First and Last
When my daughter was born, I bought a baby book that has space in it for recording all of
baby's "first's". Over the years, I recorded first words, first steps, firth tooth in and first tooth
out, as well as many other firsts.

I vividly remember her first report card, first birthday, first date, and her first job. And now as
she embarks on her first (and only, I hope) marriage, I find myself reminiscing about all of the
firsts in my life.

As the firsts race around in my head, I'm suddenly reminded of the lasts. The lasts are a
peculiar thing, for you never know it's the last, until long after it's over.  I remember the last
time I carried her to bed after she had fallen asleep watching television. I didn't know it was
the last time, or I'm sure I would have walked more slowly, cherishing the moment as I
lingered over her and tucked her underneath her warm covers. Relishing in the smell of
bubble bath on her skin, or the baby shampoo fragrance still permeating her hair. Sadly, at
some point she became too heavy for me to carry, and those walks down the hall with her
limp in my arms and snuggled to my breast were gone.

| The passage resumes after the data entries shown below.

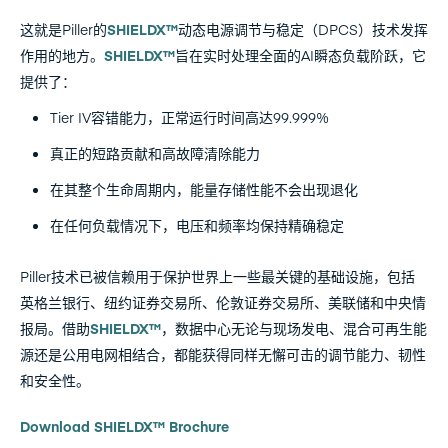
这就是Piller的
SHIELDX™
动态电源调节与稳定（DPCS）技术发挥
作用的地方。
SHIELDX™
旨在实时处理全面的AI瞬态负载阶跃，它
提供了：
Tier IV容错能力，正常运行时间高达99.999%
真正的短路贡献和高故障清除能力
在其整个生命周期内，能量存储性能不会出现退化
在任何负载情况下，电压和频率均保持精确稳定
Piller技术已被信赖用于保护世界上一些最关键的基础设施，包括
英格兰银行、纽约证券交易所、伦敦证券交易所、美联储和中央情
报局。借助
SHIELDX™
，数据中心无论与现场发电、混合可再生能
源还是公用电网相结合，都能获得同样无懈可击的调节能力、韧性
和安全性。
Download SHIELDX™ Brochure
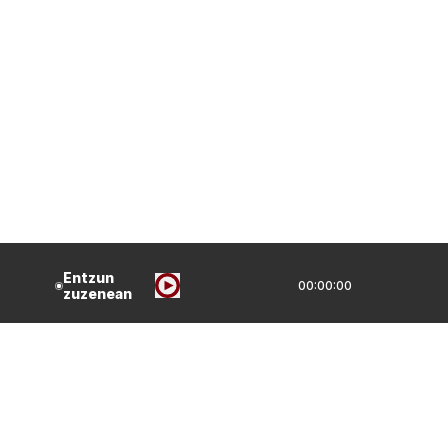
Entzun
00:00:00
zuzenean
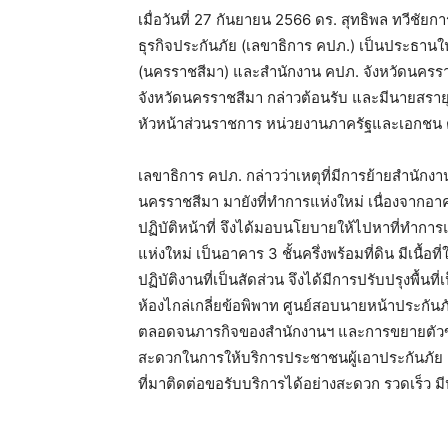
เมื่อวันที่ 27 กันยายน 2566 ดร. สุทธิพล ทวี
ธุรกิจประกันภัย (เลขาธิการ คปภ.) เป็นประธานใ
(นครราชสีมา) และสำนักงาน คปภ. จังหวัดนครราช
จังหวัดนครราชสีมา กล่าวต้อนรับ และมีนายสราย
หัวหน้าส่วนราชการ หน่วยงานภาครัฐและเอกชน
เลขาธิการ คปภ. กล่าวว่าเหตุที่มีการย้ายสำนัก
นครราชสีมา มายังที่ทำการแห่งใหม่ เนื่องจากอ
ปฏิบัติหน้าที่ จึงได้มอบนโยบายให้ไปหาที่ทำการ
แห่งใหม่ เป็นอาคาร 3 ชั้นครึ่งพร้อมที่ดิน มีเน
ปฏิบัติงานที่เป็นสัดส่วน จึงได้มีการปรับปรุงพื้น
ห้องไกล่เกลี่ยข้อพิพาท ศูนย์สอบนายหน้าประกันภั
ตลอดจนภารกิจของสำนักงานฯ และการขยายตัวข
สะดวกในการให้บริการประชาชนผู้เอาประกันภัย แ
ที่มาติดต่อขอรับบริการได้อย่างสะดวก รวดเร็ว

The last time I saw my father, he had driven 1,100 miles from his home in Florida to my
home in Texas to be with me for my mother's funeral. As he prepared to leave, I walked him
to the car, hugged him and watched him drive away, waving until he was out of sight.

Did I know it was going to be the last time I would ever see him? No. For if I had known, I
would have hugged longer, cried harder, and begged him to stay. But I didn't know. Sure, I
planned to visit him soon. Sure, I talked to him on the telephone every Sunday. But neither
of us had any way of knowing that in less than ten months, he too, would be gone.

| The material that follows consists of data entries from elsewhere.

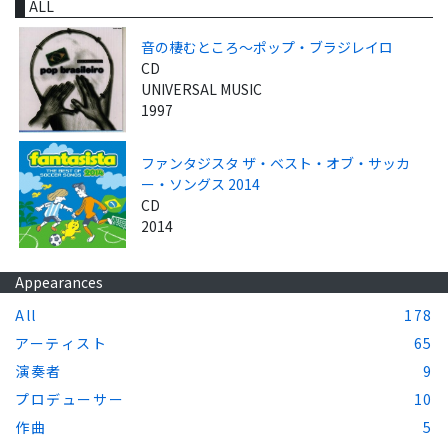
ALL
音の棲むところ～ポップ・ブラジレイロ
CD
UNIVERSAL MUSIC
1997
ファンタジスタ ザ・ベスト・オブ・サッカ
ー・ソングス 2014
CD
2014
Appearances
All
178
アーティスト
65
演奏者
9
プロデューサー
10
作曲
5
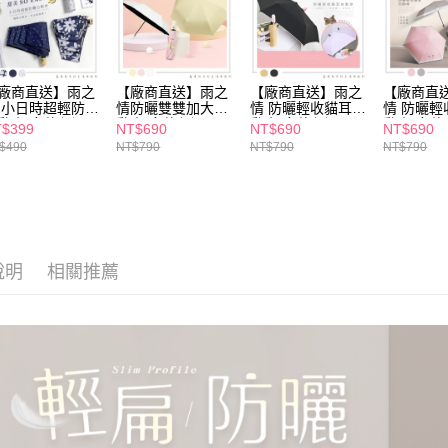
付客戶支
【注意事
１．透過由
交易，需
求債權轉
廠商直送】雨之
【廠商直送】雨之
【廠商直送】雨之
【廠商直
 小日時超輕防曬
情防曬雙雙加大自
情 防曬輕收貓耳自
情 防曬輕
２．關於
動傘-多款任選
動傘-多款任選
動傘-多款任選
動傘-多款
https://aft
$399
NT$690
NT$690
NT$690
３．未成
$490
NT$790
NT$790
NT$790
「AFTE
任。
４．使用「
即時審查
結果請求
５．嚴禁
說明
相關推薦
形，恩沛
動。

I didn't have a book to record his last visit or our last hug, but my heart still remembers it
vividly. Other lasts, I don't remember as vividly, but wish I could. I wish I could remember
Mother's last birthday, our last picnic, Dad's last advice, and many others that passed long
before I realized. Once my parents were gone, their lasts began to haunt me.

God knows all the firsts and the lasts. I suppose it takes a Divine heart to be able to know
the last of something and not spend a lifetime fretting over it. It's a good thing I don't know
when the last of something is occurring, for it would surely break my heart.

It would be nice if everyone could live one moment at a time, and live each one as if it were a
last moment, relishing each hug, each conversation, as if it might be the last. But life makes
us busy. We each have the same number of hours in a day, but we cram too much in it.
More time for working, less time for hugging.

Yet, when a loved one dies, it somehow puts everything else into perspective. The things
that used to seem so important and time-demanding, now seem like useless clutter. The
words said, the deeds done, the kindness showed, and the love shared becomes all
important.

As I continue along grief's long journey, m
any years after my parents' deaths, I remind myself
of the important things in my life. I linger longer in conversations, hug my loved ones and
friends more, and cherish the little things that may soon be lasts.

My daughter and I are spending lots of time planning her wedding these days. She is so
excited! I'm excited for her, but also saddened, for I know there is another last coming. But
as I dread the lasts, I also look forward to even more firsts. For it is in the firsts that God
grants us His greatest blessings!

As I have worked my way through grief, recalling the many lasts, I remember that God still
has many joys left for me, and many more firsts. I've learned that part of the grief process is
in remembering the lasts, but they should be treated like photographs. I cherish them and
dwell on them for awhile, then place them away in a special place. My grief has been like
that baby book. I have gone back through the book, rejoiced at the firsts, cried over the
lasts, and now it's time I close that book and get on with life.

Now, it's time to start a new book, for the little baby is gone, but the bride is beautiful!